The rapid evolution of high-throughput sequencing has shifted the focus from data acquisition to data interpretation. Researchers working on human genomes have made big strides in primary-sequence analysis; they can map short reads, call single-nucleotide polymorphisms, insertion-deletions, or indels, and even map more complex structural variants. But two key challenges remain. The first challenge is to determine the haplotypes—the individual sequences of each chromosome in an individual's genome—especially when no information on the genomes of close relatives exists; the second challenge is to determine the functional effect of all the detected variants and to pinpoint those that cause disease.

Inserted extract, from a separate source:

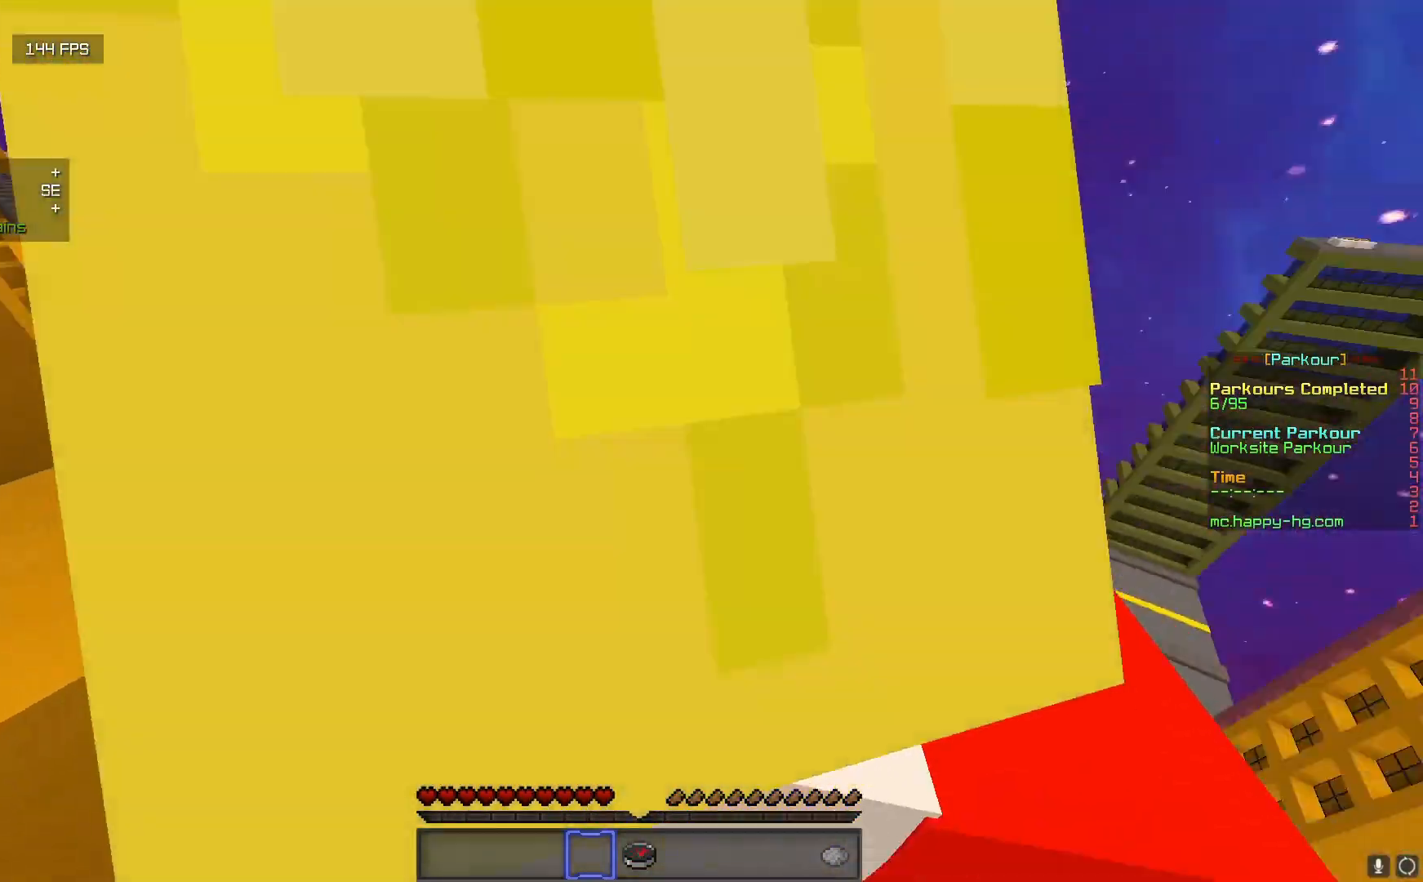
{"keys": [], "mouse": [], "events": []}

The impact of mutations may depend on whether they occur together on the same chromosome or not. Credit: Katie Vicari

The year 2011 has seen several efforts to determine an individual's haplotype-resolved genome, for example, the high-throughput sequencing of fosmid clones in the Max Planck One genome (Genome Res. 10, 1672–1685; 2011) or the sequence analysis of individual chromosomes separated via a microfluidic device (Nat. Biotechnol. 29, 51–57; 2011). These studies showed the occurrence of novel variants in many genes, and they underscored the importance of phasing these mutations to be able to assess the impact they can have on the individual.

Assigning mutations to a haplotype is only the first step; one then needs to decide which of these mutations are functionally deleterious to the individual—a task Gregory Cooper and Jay Shendure referred to as “finding needles in a pile of needles once the haystack has been cleared away” (Nat. Rev. Genet. 12, 628–640; 2011). Computational approaches based on evolutionary conservation of sequences, biochemical properties of protein sequences and structural information have come a long way in providing candidate lists of potential mutations both in protein-coding sequences as well as in noncoding stretches of the genome. But even at their best, these programs only provide candidate lists. They will need to be complemented with large-scale experimental approaches to analyze these variants and provide molecular phenotypes that lead to the functional assessment of a given mutation.